HashToCurve: What is extra data for?

celo-org / celo-bls-snark-rs

Implements SNARK-friendly BLS signatures

https://celo.org

Apache License 2.0

83 stars 24 forks source link

HashToCurve: What is extra data for? #201

Open ValarDragon opened 3 years ago

ValarDragon commented 3 years ago

The HashToCurve trait's hash function takes as input three strings domain, message, extra data.

Its unclear to me what the purpose of extra data is. At the moment, it acts the same as a message in the try and increment hashes. (here: https://github.com/celo-org/celo-bls-snark-rs/blob/master/crates/bls-crypto/src/hash_to_curve/try_and_increment.rs#L97 and here: https://github.com/celo-org/celo-bls-snark-rs/blob/master/crates/bls-crypto/src/hash_to_curve/try_and_increment_cip22.rs#L92)

Can this be removed from the API from it?

kobigurk commented 3 years ago

The use of it after CIP22 is that the extra data is only part of the outer hash while the message is in the inner hash. This is useful when the inner hash is very expensive, and the extra data can contain data that is relevant only for some clients in the outer hash. For example, we use extra data to include the "epoch number" and the "round number" from consensus, so that we can slash validators on double-signing on-chain, without having to perform the inner hash, it's provided as an opaque blob.

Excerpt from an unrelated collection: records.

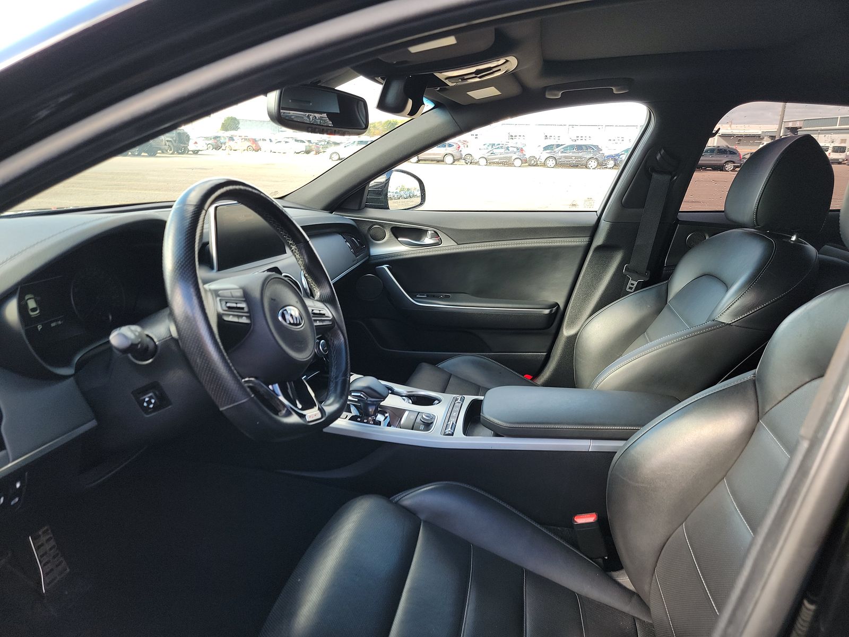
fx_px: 589
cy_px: 318
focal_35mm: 24
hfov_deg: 71.6
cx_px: 424
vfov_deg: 56.8
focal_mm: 6.7
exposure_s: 1/59
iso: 60
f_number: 1.8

Before CIP22 it's not very useful but we keep it to maintain backwards compatibility at this point. I believe we'll remove it at some point there.

ValarDragon commented 3 years ago

I see (I missed the inner hash in the cip22 logic), totally makes sense for the double hashing paradigm! Is the inner hash relatively expensive natively as compared to signature verification? (Just trying to understand the decision!)

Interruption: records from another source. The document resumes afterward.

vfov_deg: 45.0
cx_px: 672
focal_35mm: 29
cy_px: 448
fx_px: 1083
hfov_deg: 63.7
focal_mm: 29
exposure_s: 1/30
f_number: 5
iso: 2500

I wonder if it would make most sense if there were two traits, HashToCurve and DoubleHashToCurve, with DoubleHashToCurve capturing that the HashToCurve's dependence on the message is XOF(H(msg)). Then extra data would only be on DoubleHashToCurve, and be renamed to outer_hash_additional_data. Also DoubleHashToCurve could auto-implement HashToCurve.

Is this a change you'd be interested in having? If so I can try to add it. (I wanted to re-use the hash to curve logic implemented here for another project I'm working on)

kobigurk commented 3 years ago

Yep, that inner hashing is very expensive in one of Celo's cases :) The inner hash is a Pedersen hash on 14k bytes (150 validator public keys).

I'd definitely like that contribution, it'll make things nicer!

To be exact, the current hash to curve doesn't add an extra hash compared to Blake2Xs, it's a variant of it. Blake2Xs already has an inner hash, it's just always Blake2s and doesn't support "extra data". So maybe DoubleHashToCurve is not the best name, but I don't have a better idea yet.

ValarDragon commented 3 years ago

Ah, that definitely makes sense for why you're doing it! Thanks for the expl.

Perhaps the name CrhAndXofHashToCurve is more accurate?